───── SOURCE DATA

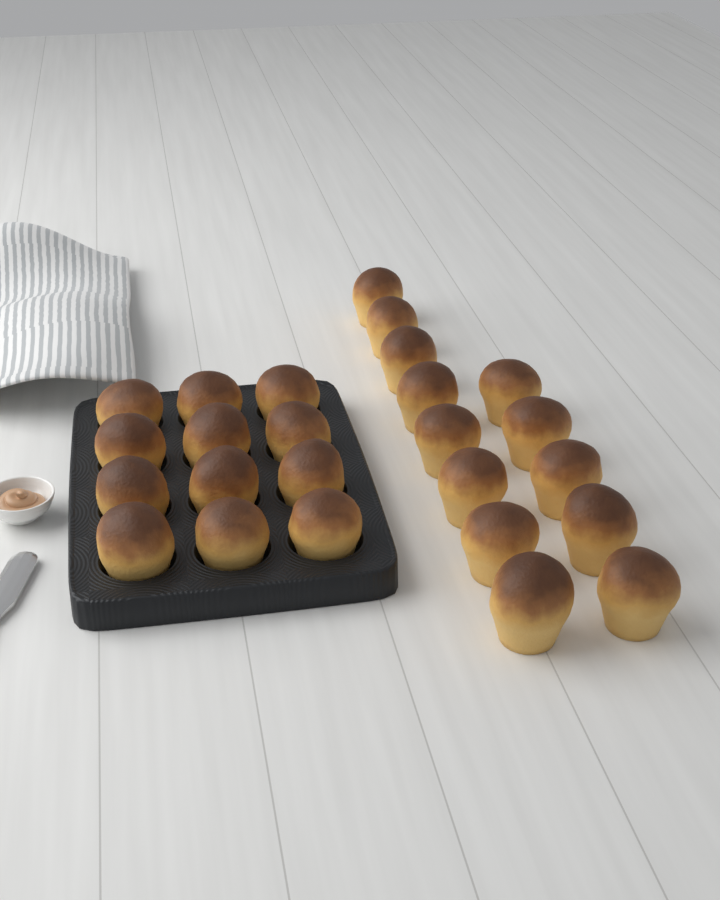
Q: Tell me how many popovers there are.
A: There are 25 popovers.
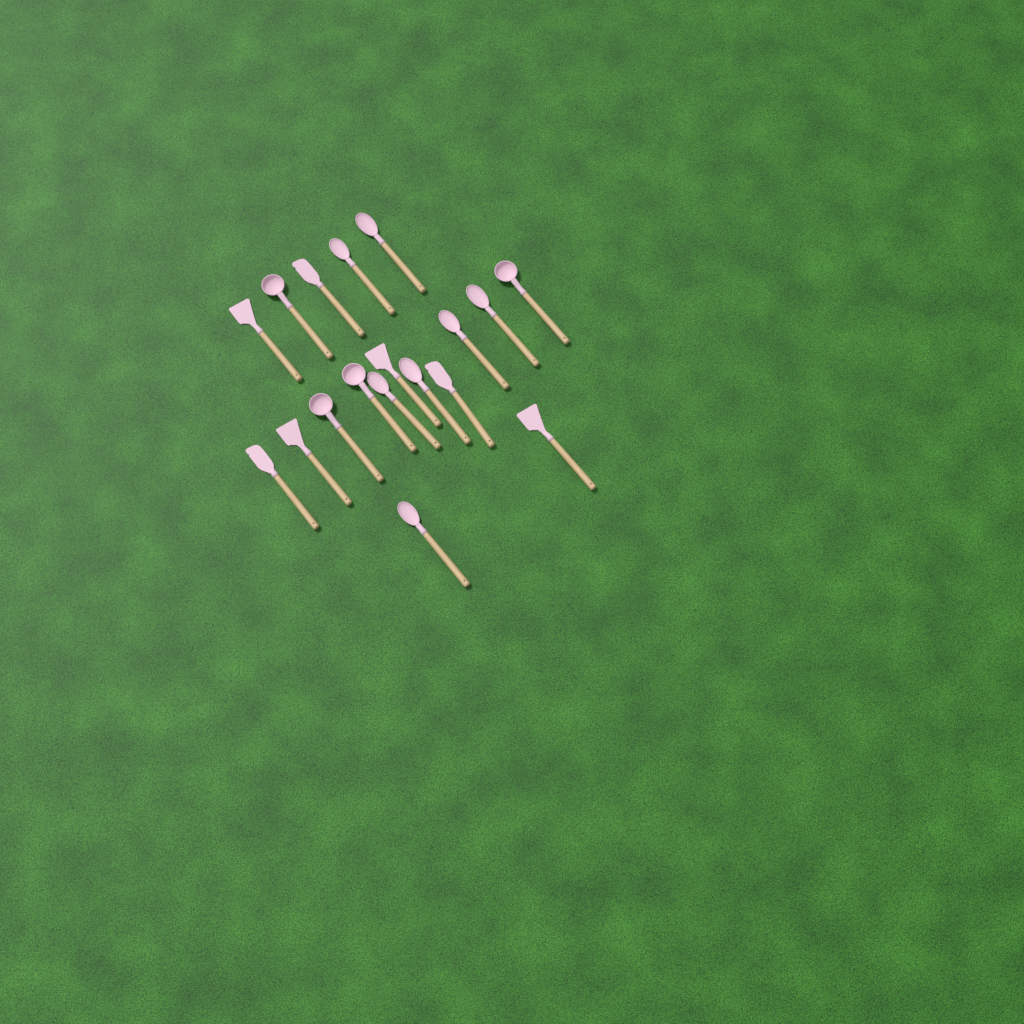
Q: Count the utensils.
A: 18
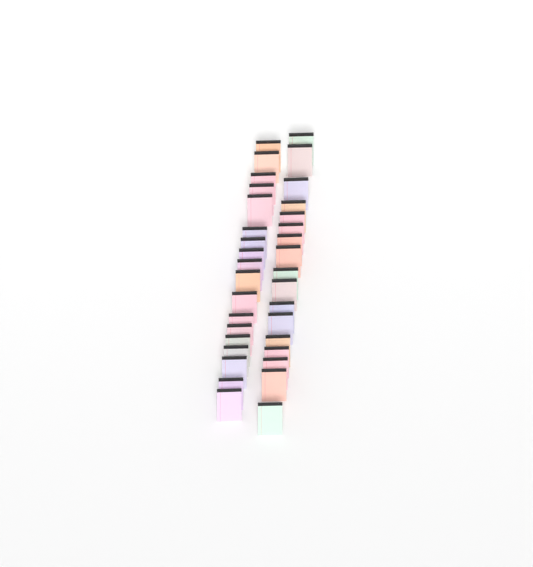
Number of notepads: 35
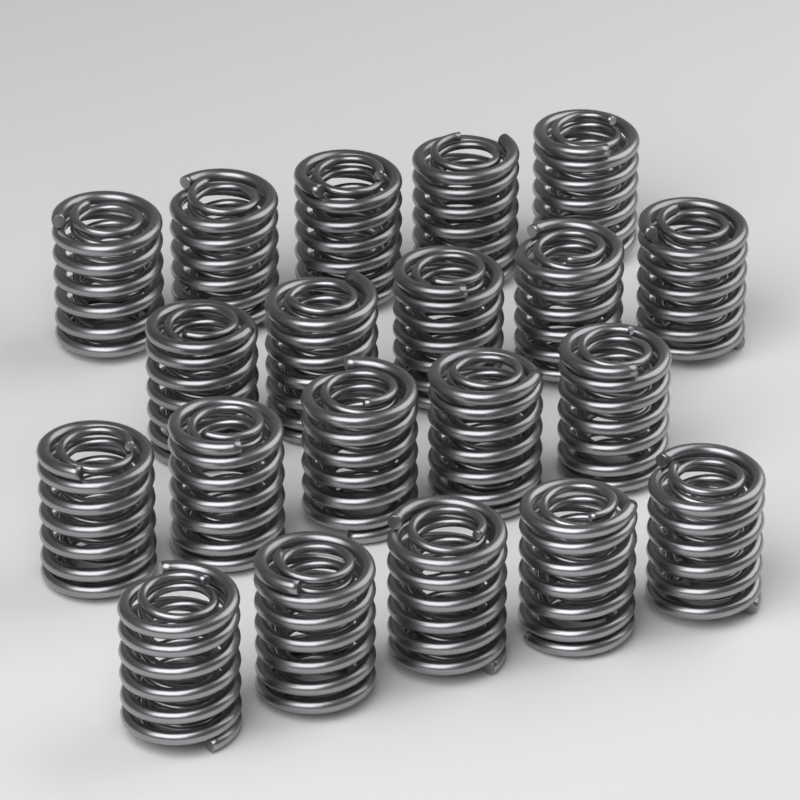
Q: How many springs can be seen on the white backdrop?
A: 20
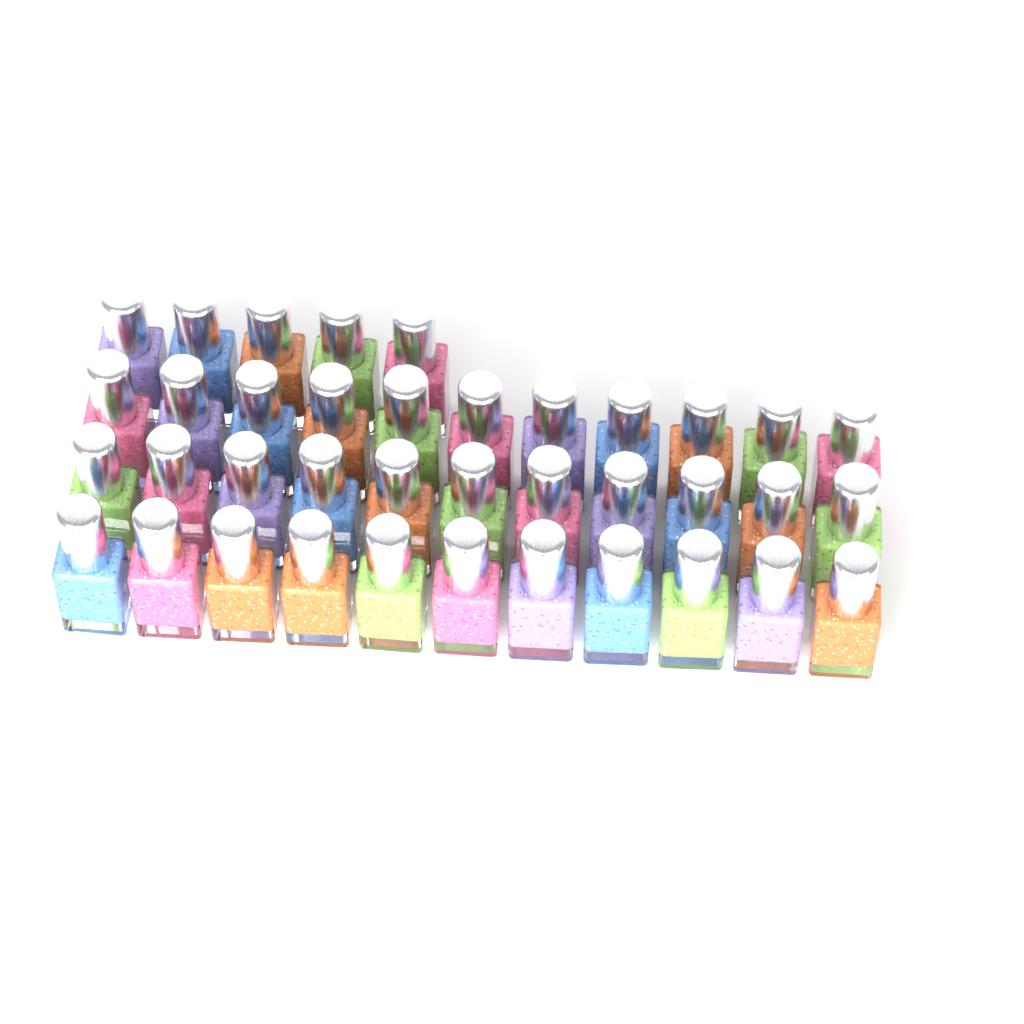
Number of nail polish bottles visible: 38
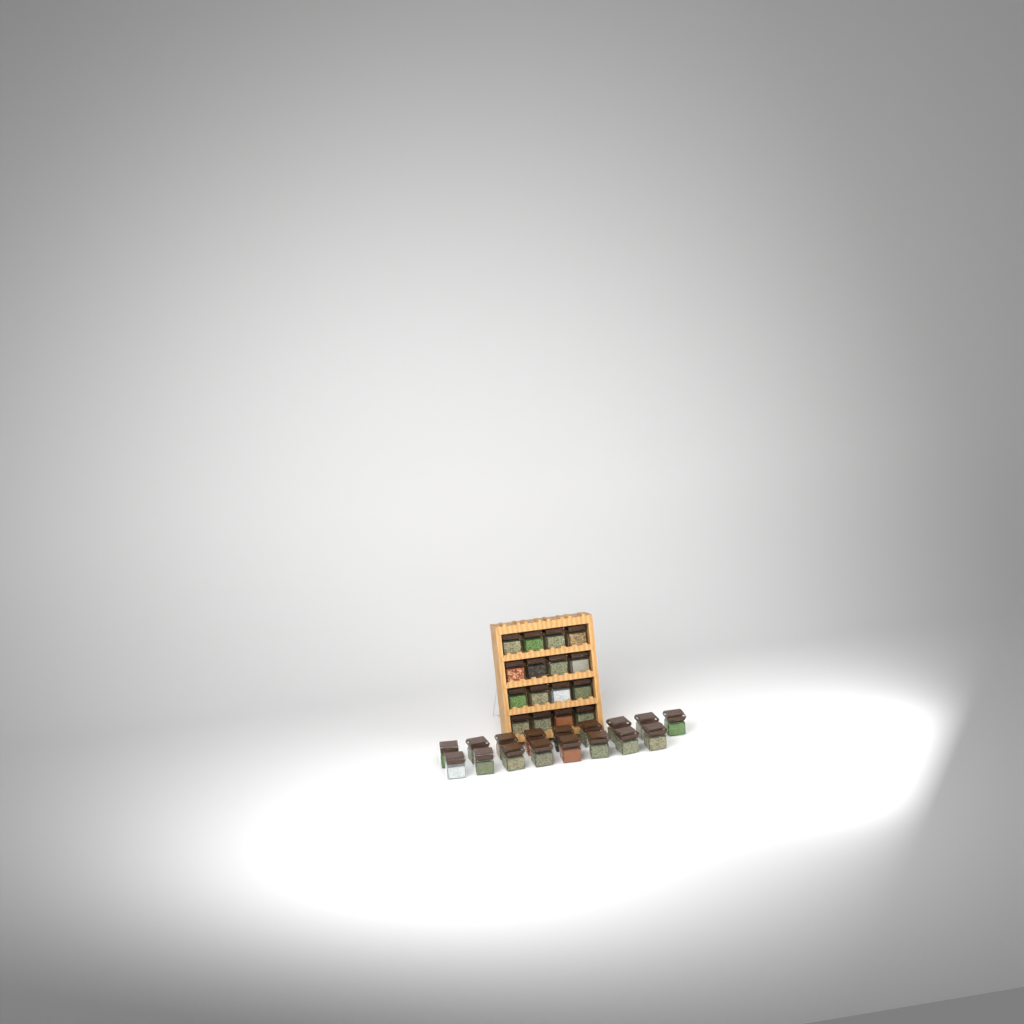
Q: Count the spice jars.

──────────

*SET EXERCISE*.
Write out all of the records above word for word, omitting the pictures.

*REPLY*.
Q: Tell me how many popovers there are.
A: There are 25 popovers.
Q: Count the utensils.
A: 18
Number of notepads: 35
Q: How many springs can be seen on the white backdrop?
A: 20
Number of nail polish bottles visible: 38
Q: Count the spice jars.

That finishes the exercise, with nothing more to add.